If I can dig anything up on “Chemistry X” I’ll put together another post. But here, I’m going to review their “long read workflow”, codenamed Infinity. Infinity, they say will deliver contiguous data up to 10Kb in length.
Infinity appears to be sample prep based approach, which they say can be “fully automated” and is compatible with current instruments.
Illumina are of course not the first to market a long read workflow to run on their platform. 10X originally marketed a “Linked-Read” approach, where short reads from the same longer fragment would receive the same barcode. This approach didn’t provide contiguous long reads but could provide longer range information for use in assembly and other applications. BGI also have a “long fragment read” approach on the market.
While I’m sure these approaches have been useful in some applications, I suspect the 10X approach was largely a commercial failure and 10X withdrew the product in 2020. Long range information alone doesn’t seem to be hugely compelling. So whatever Illumina come up with, I expect to be complementary rather than revolutionary. But no doubt some customers considering using ONT or PacBio to augment their Illumina data will choose to use this prep instead.
Illumina appear to have acquired at least one (and possibly two) companies developing long read workflows; Moleculo, back in 2013 and more recently Longas Technologies.
While I can’t find an official report on the Longas acquisition, some have suggested that Illumina has acquired the company and their website appears to have been taken offline in late 2021. A search through LinkedIn suggests that the majority of Longas employees now work for Illumina.
The Longas approach appears to be a development of “Sequencing analysis by mutagenesis” (SAM) a technique originally proposed in 2004, and demonstrated in silico for NGS in 2012.
In principal the procedure is fairly simple. You take long input DNA fragments and apply mutations using mutagenic PCR. These mutations give each fragment a kind of “fingerprint” beyond its original sequence content. This mutational fingerprint can then be used to overlap short reads and group them by source fragment. These groups are then assembled into longer reads (~10Kb seems to be most commonly proposed).
This “mutational fingerprinting” of course has the obvious drawback of introducing error. In the 2012 paper, these were up to 10%. To mitigate this you either need to create multiple different fingerprinted molecules from the same starting template, or use overlapping long input fragments.
Both these mitigation approaches will have disadvantages over direct, single molecule, long read sequencing where every fragment read occurred once in the sample. For the bulk of applications however, this is likely a minor drawback.

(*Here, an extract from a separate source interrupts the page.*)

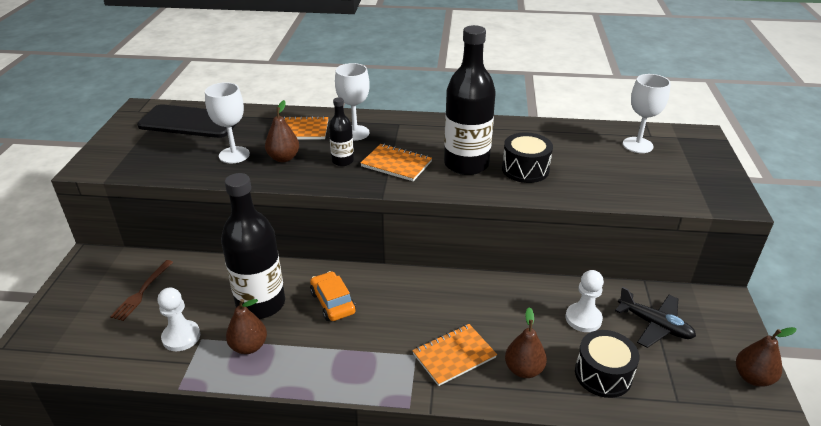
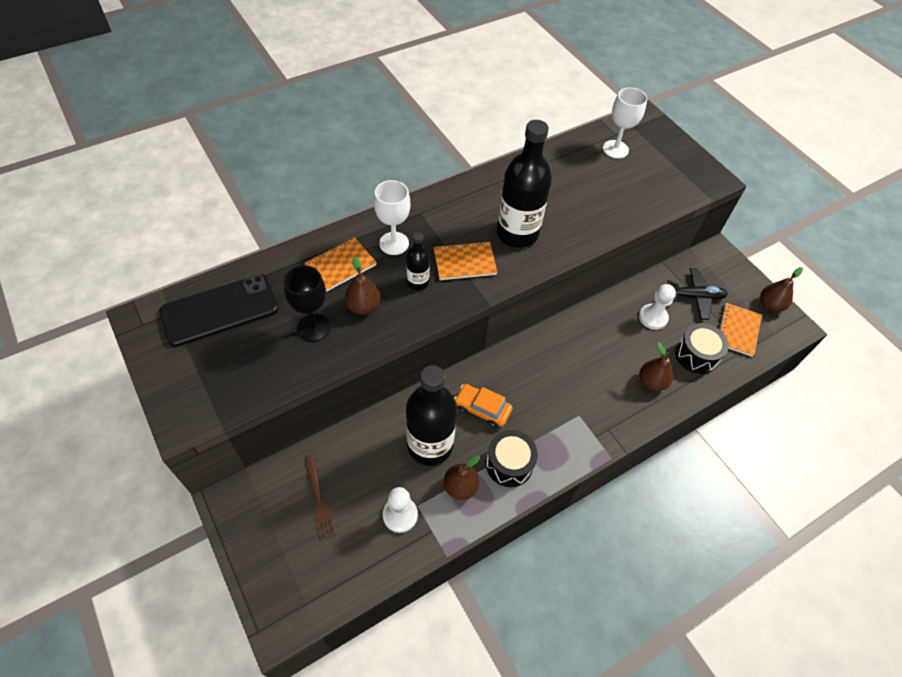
camera: 40 degrees left, 20 degrees up
white goblet [205,82,250,163] -> black goblet [284,265,331,341]
orange notebook [412,324,497,386] -> orange notebook moved to [718,303,762,357]
black drum [502,132,553,183] -> black drum moved to [486,430,538,487]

The second issue is throughput. Paired read error rate reduction approaches (like Twinstrand) result in reduced throughput as you can’t easily control how many reads you obtain from each template. This should be less of an issue for the Longas approach as applied to de novo genome assembly, where in any case, very high coverage is used. I suspect you end up running your “long read” coverage at 4 or 5x. But still needing to generate effectively 30x of sequencing data.

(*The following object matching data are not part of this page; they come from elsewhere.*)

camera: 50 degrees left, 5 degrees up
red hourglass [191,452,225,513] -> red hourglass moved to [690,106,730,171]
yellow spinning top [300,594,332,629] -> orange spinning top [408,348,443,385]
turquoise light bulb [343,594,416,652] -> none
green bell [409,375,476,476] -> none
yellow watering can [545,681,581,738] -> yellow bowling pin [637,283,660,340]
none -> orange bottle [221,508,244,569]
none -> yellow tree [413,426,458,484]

In 2019 Longas stated that "About 92 percent of the reads are above Q30". This is similar to the Novaseq baseline error rate. Their approach, in generating a consensus “long reads” from short ones, likely corrects some sequencing errors, while also introducing a few during mutational PCR. What’s less clear to me is how much data will be thrown out as it has insufficient coverage. I would expect some, perhaps modest, percentage of lost/unpaired data.
It’s not entirely clear why the approach is limited to 10Kb reads. However in their 2012 paper Goldman et al. also discussed 10Kb fragment lengths, as being in part limited by sample handling. And without special handling, other long read platforms are similarly limited to a few 10Kbs.
It will be interesting to see how widely deployed the Illumina/Longas approach is. Longas mentioned that "there has been most interest from research groups looking at microbial genomes, including the microbiome and environmental isolates, and cancer genomics.". And of course having long range information available should help polish de novo genomes.
However, given the prior art going back as far as 2004. I suspect that if the approach does prove compelling, it will be possible for other companies to produce generic kits. So overall I don’t see this workflow as giving Illumina much of an edge over Singular and other new players.